Ce n’est pas en France qu’il a suscité le plus de réserves. En France, les réactions au soutien qu’Angela Merkel vient d’apporter au candidat Sarkozy sont restées le plus souvent mesurées alors que la presse et les partis allemands se montrent, eux, beaucoup plus interrogatifs, voire critiques.

« En misant tout sur Sarkozy, la chancelière spécule sur le choix le plus risqué mais qui lui rapporterait le plus », constate la Süddeutsche Zeitung, le pendant allemand du Monde , en déplorant que « s’installe l’impression dangereuse que la politique du gouvernement allemand est de provoquer la défaite d’un socialiste ». Plus explicite encore, l’inquiétude est la même dans les colonnes du Spiegel, hebdomadaire centriste, qui parle d’un « grand risque » pris par Angela Merkel et lui reproche de « s’accommoder du fait que les vieux ressentiments à l’égard de la puissante Allemagne ressurgissent en France qui se divise entre une droite pro-allemande et une gauche anti-allemande ».

Ce soutien pourrait d’ailleurs nuire au président sortant, estime l’hebdomadaire alors que la Frankfurter Allgemeine, quotidien favori des milieux d’affaires, n’applaudit ni ne critique mais explique que l’unité « de façade » affichée par la chancelière et le président a calmé les marchés financiers et qu’Angela Merkel ne veut pas que la crise des dettes publiques puisse être relancée par la volonté de François Hollande de renégocier, s’il était élu, l’accord européen du mois de décembre.

La gauche et les Verts sont naturellement beaucoup plus critiques.
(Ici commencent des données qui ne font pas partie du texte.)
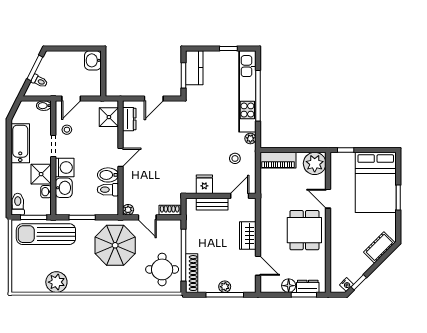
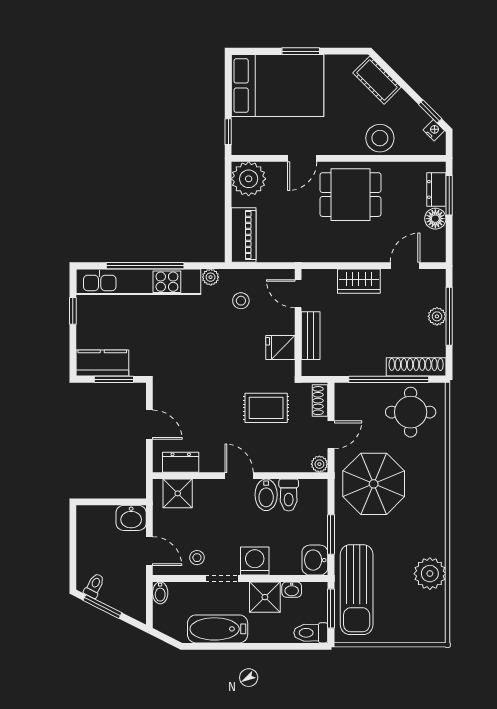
washbasin: (93, 60) -> (131, 518), moved
toilet: (39, 81) -> (94, 586), moved
rug: (165, 175) -> (266, 408), added
washbasin: (64, 188) -> (315, 560), moved, turned -90
stool: (341, 249) -> (380, 138), added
Chef de file des sociaux-démocrates et signataire, au printemps dernier, d’un accord politique avec les socialistes français, Sigmar Gabriel aurait aimé que, dans leur interview commune et « plutôt pitoyable », dit-il, la chancelière et le président « s’intéressent aux questions urgentes » que sont la croissance et la nécessité de « faire une Europe plus sociale et plus démocratique ».

C’est la gauche franco-allemande contre la droite franco-allemande mais les Verts, souvent plus centristes et autrement plus puissants en Allemagne qu’en France, sont plus virulents encore. La chancelière, déclare Jürgen Trittin, l’un de leurs ténors, a « outrepassé » la neutralité de sa fonction en allant épauler Nicolas Sarkozy alors qu’elle refuse de rencontrer François Hollande mais la vraie surprise vient des Libéraux, partenaires de Mme Merkel dans la coalition de droite au pouvoir à Berlin.
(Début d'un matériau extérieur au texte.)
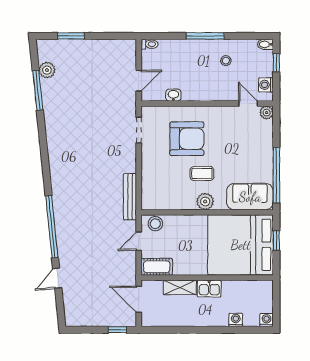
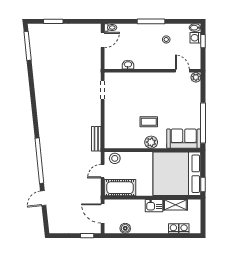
plant: (47, 70) -> (36, 46), removed
door: (139, 81) -> (103, 40), moved
washing machine: (266, 85) -> (195, 38), moved
window: (38, 90) -> (28, 46), moved
armchair: (187, 139) -> (138, 96), removed
bench: (130, 197) -> (96, 139), width x0.73
window: (276, 241) -> (203, 184), moved
cot: (157, 267) -> (120, 188), width x1.37, depth x1.34
shelving: (180, 287) -> (175, 205), moved
boiler: (170, 320) -> (125, 228), added
washing machine: (267, 320) -> (184, 229), moved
Peut-être parce qu’il est ministres des Affaires étrangères et pense à l’avenir des relations d’Etat à Etat, sans doute parce que ses rapports avec la chancelière sont détestables, leur chef de file, Guido Westerwelle, a sèchement estimé qu’il n’était pas « judicieux de transposer les disputes partisanes allemandes dans la campagne électorale française » et que « tous les partis allemands » devraient y observer « une certaine retenue respectueuse ».

L’Allemagne n’est pas à l’aise. Elle craint de n’avoir à prendre, là, que des coups, mais il faudra s’habituer, en Allemagne comme en France, à ce que nos scènes politiques n’en fassent plus qu’une car les problèmes comme les débats y sont les mêmes.